Вечер был оттепельный, Жиров порядочно вспотел, пока нашел нужный дом. Окна в доме светились, и он позвонил.
Нахохлившаяся и похожая на старую монахиню женщина (как оказалось, старшая сестра Крюкова) провела его в комнату, служившую кабинетом. Федор Дмитриевич сидел без сюртука, в белой рубахе с закатанными рукавами, спиной к творилу ярко пылавшей голландки. Писал что-то в раскрытой тетради, оторвался от работы с неудовольствием, встал...
— Да? — сказал он, снимая очки и близоруко щурясь.
Тихо, уютно было в комнате, никакого волнения. И главное, эта раскрытая толстая тетрадь в холщовом переплете — Жиров отдал бы полжизни за одну только возможность заглянуть в нее, запечатлеть летучий и нервный почерк писателя! Что-то выведать и понять!
— Я — из штаба, подъесаул Жиров, — представился он. — Полковник Греков просил передать, что утром обоз уходит, Федор Дмитриевич. Надо бы собраться. Я к вашим услугам.
— Слава богу, — перекрестилась стоявшая у двери женщина в черном.
— Постой, Маня, — досадливо отмахнулся Крюков. — Так в чем дело-то?
Он снова надел очки на нос и теперь рассматривал вестового офицера более внимательно, его новенький френч и стоптанные старые сапоги.
— Пора уезжать, — сказал Жиров. Он сгорал от желания выкрикнуть паническую фразу «Миронов перешел Донец», но она каким-то образом тянула за собой другую банальную фразу — «Ганнибал у ворот!», и он крепился, не спешил с объяснениями. — Полковник Греков лично просил, — добавил он.
— А что главнокомандующий Сидорин? — спросил Крюков с ледяным спокойствием, и в тоне, каким был задан вопрос, Жиров уловил издевку.
— Генерал не теряет надежды, но... силы неравны, — вежливо объяснил Жиров. Терпение не покидало его.

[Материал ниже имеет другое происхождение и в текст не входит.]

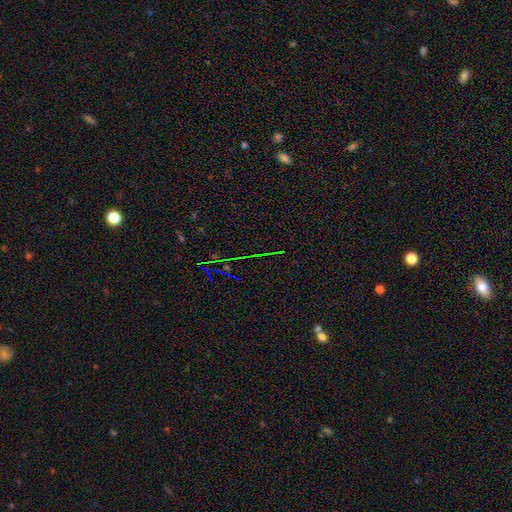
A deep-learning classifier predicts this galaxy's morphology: The model was most divided on "smooth or featured": star or artifact: 71%, smooth: 17%, featured or disk: 12%.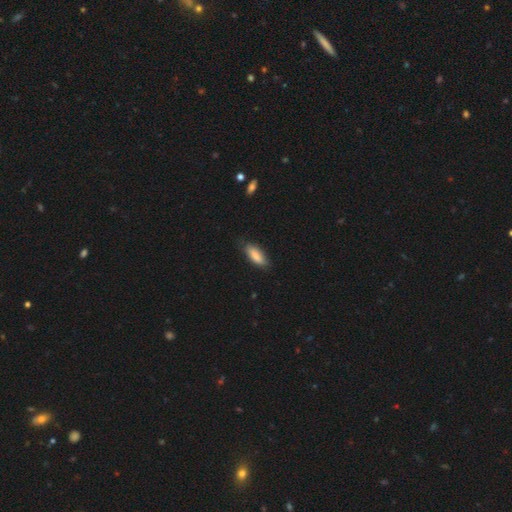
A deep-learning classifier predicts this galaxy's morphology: A smooth galaxy with no disk features (84%) that is in between round and cigar-shaped (66%).

Vote fractions:
- Smooth or featured? smooth: 84% / featured or disk: 10% / star or artifact: 6%
- How rounded? in between: 66% / cigar-shaped: 32% / round: 2%
- Merging? none: 76% / minor disturbance: 20% / major disturbance: 3% / merger: 1%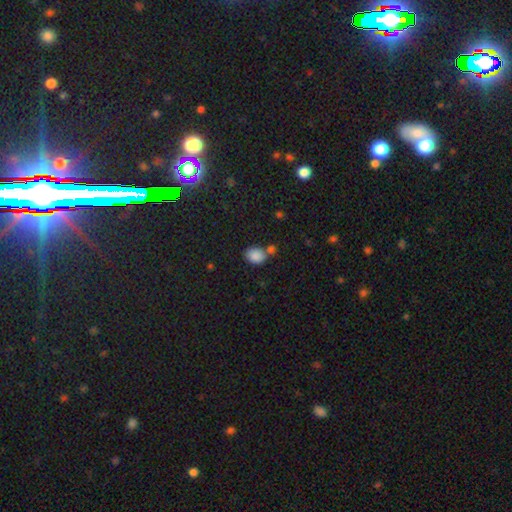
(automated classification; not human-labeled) Overall: smooth (86%). How rounded: in between (63%; round 36%). Merging: none (60%; merger 22%).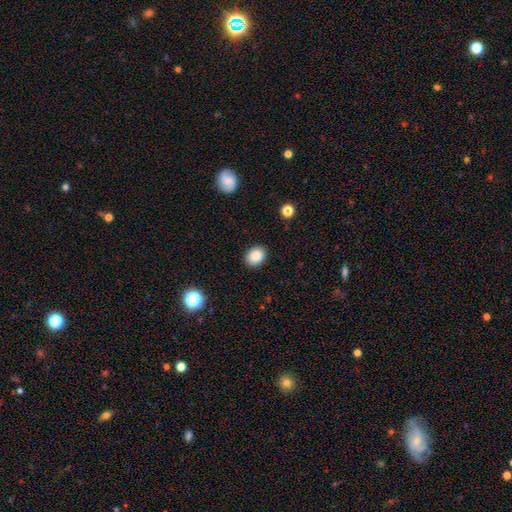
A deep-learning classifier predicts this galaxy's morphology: Smooth or featured? smooth (87%)
How rounded? in between (58%)
Merging? none (89%)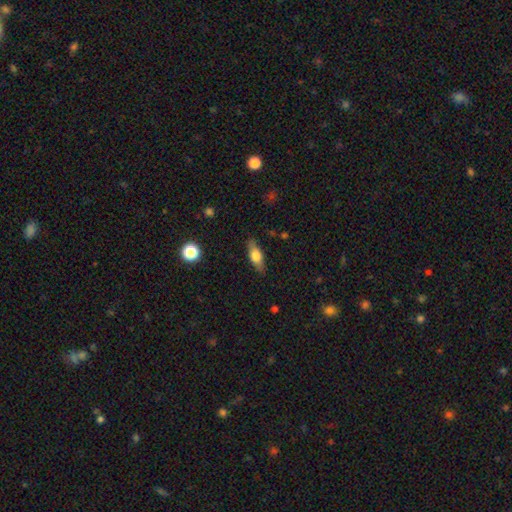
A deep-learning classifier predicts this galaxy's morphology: smooth 65%, featured or disk 28%, star or artifact 7%. Down the decision tree: how rounded — in between (68%); merging — none (85%).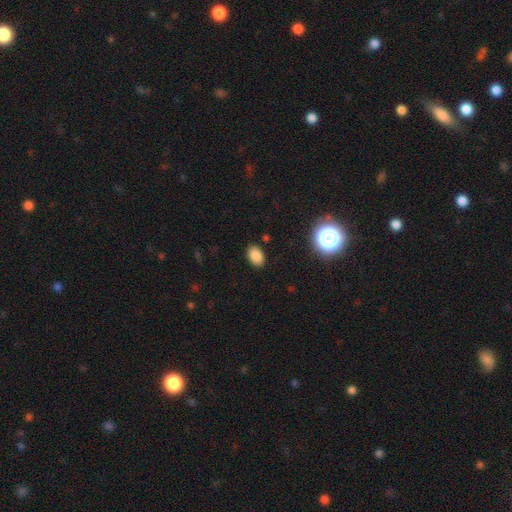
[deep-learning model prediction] Smooth or featured? Predicted: smooth (p=0.84). How rounded? Predicted: in between (p=0.84). Merging? Predicted: none (p=0.87).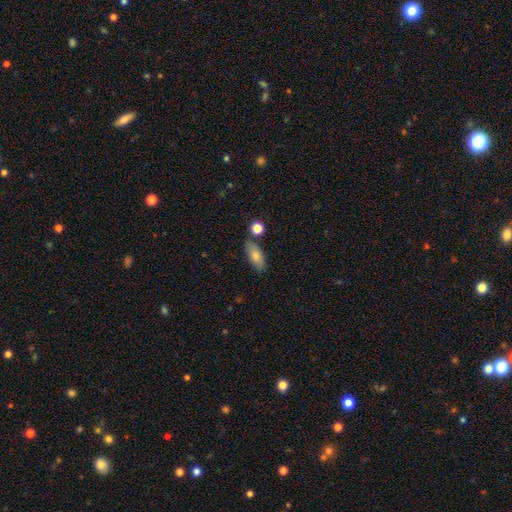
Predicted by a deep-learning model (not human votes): smooth_or_featured: smooth (p=0.79) [alt: featured or disk p=0.13]
how_rounded: in between (p=0.79) [alt: cigar-shaped p=0.17]
merging: none (p=0.75) [alt: minor disturbance p=0.14]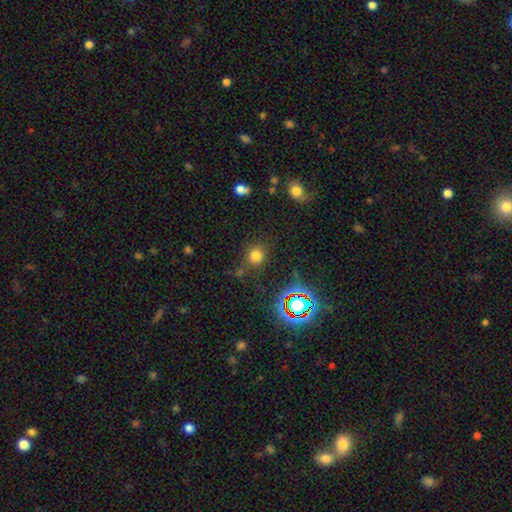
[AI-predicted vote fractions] Smooth or featured: smooth — 72% (star or artifact — 21%)
How rounded: round — 84% (in between — 15%)
Merging: none — 77% (minor disturbance — 12%)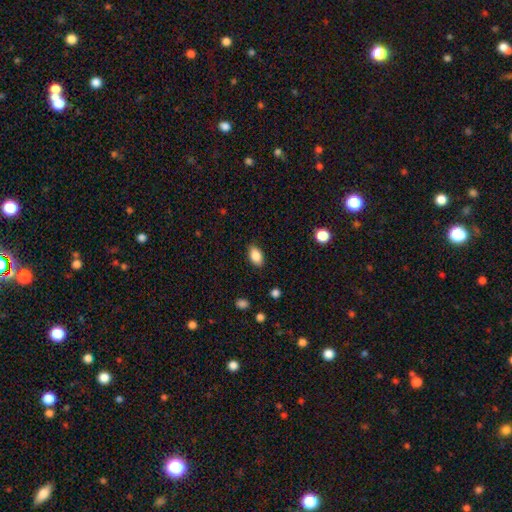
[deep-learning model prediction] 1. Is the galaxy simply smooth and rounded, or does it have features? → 86% smooth, 8% star or artifact, 6% featured or disk.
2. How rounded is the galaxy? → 90% in between, 7% round, 2% cigar-shaped.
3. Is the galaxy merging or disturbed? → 85% none, 11% minor disturbance, 3% major disturbance, 1% merger.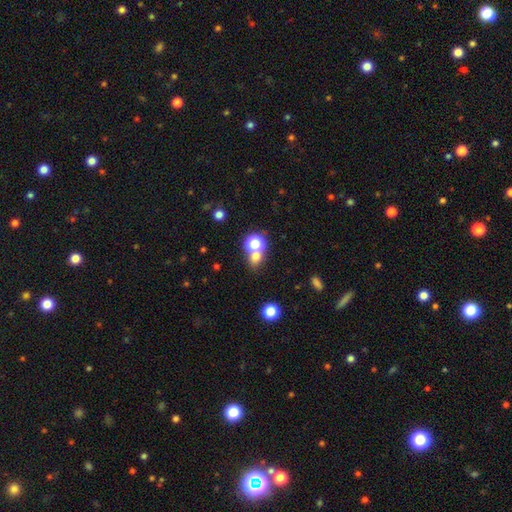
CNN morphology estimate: type=smooth (70%); roundness=round (70%); merging=none (45%).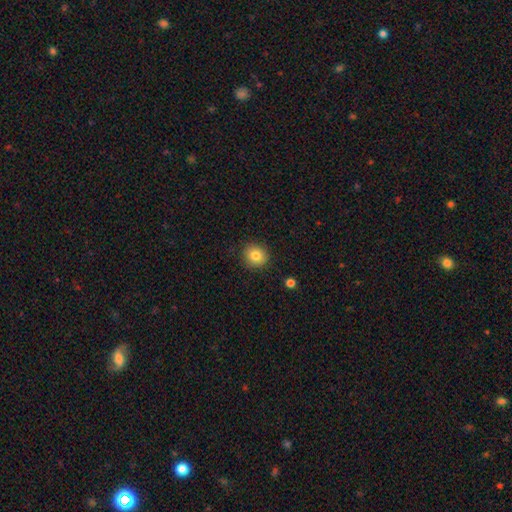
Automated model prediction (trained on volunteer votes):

— Он, как всегда, пьян? В ресторане решает стратегию?
Жиров замялся.
— Так что от меня-то требуется? — спросил Крюков с неприязнью.
— Только собраться, Федор Дмитриевич. Больше ничего. Сани или тачанку подадим утром.
— Та-а-а-к... — сказал Крюков, как бы утверждая нечто известное ему, и медленно опустился на венский стул. Широко, по-купечески раздвинул колени и, горбясь, облокотился на них. — Та-ак... Бежим, значит? К теплым морям? Или куда-нибудь за границу, к доброхотам «Тройственного согласия»?
Жиров стоял перед ним навытяжку. Не только потому, что Крюков был статский полковник, а по причине его причастности к святому искусству, печатным книгам.
— Отступление, надо полагать, будет временным, Федор Дмитриевич, — сказал Жиров.
Крюков свел колени, распрямил спину, сказал грустно:
— Нет, подъесаул, к сожалению, это отступление будет последним. В том-то и ужас, что... дележ шкуры неубитого медведя всегда приводит... Впрочем, что ж распространяться на эту больную и необъятную по своему значению тему! Зачем? Но, знаете ли, я раздумал ехать. Не стоит... А полковнику Грекову передайте от меня искреннюю благодарность за внимание, я тронут. От всей души, — тут Крюков вежливо поднялся.
Жиров все понял, однако же не мог так просто согласиться с ответом писателя.
— Но как же... — он развел руками. — Ведь Миронов перешел уже Донец, остается каких-то два конных перехода, и блиновцы-головорезы начнут гарцевать по нашим улицам. Теперь их уж никакая сила не остановит. Печально, но это живая действительность, скрывать уж нечего.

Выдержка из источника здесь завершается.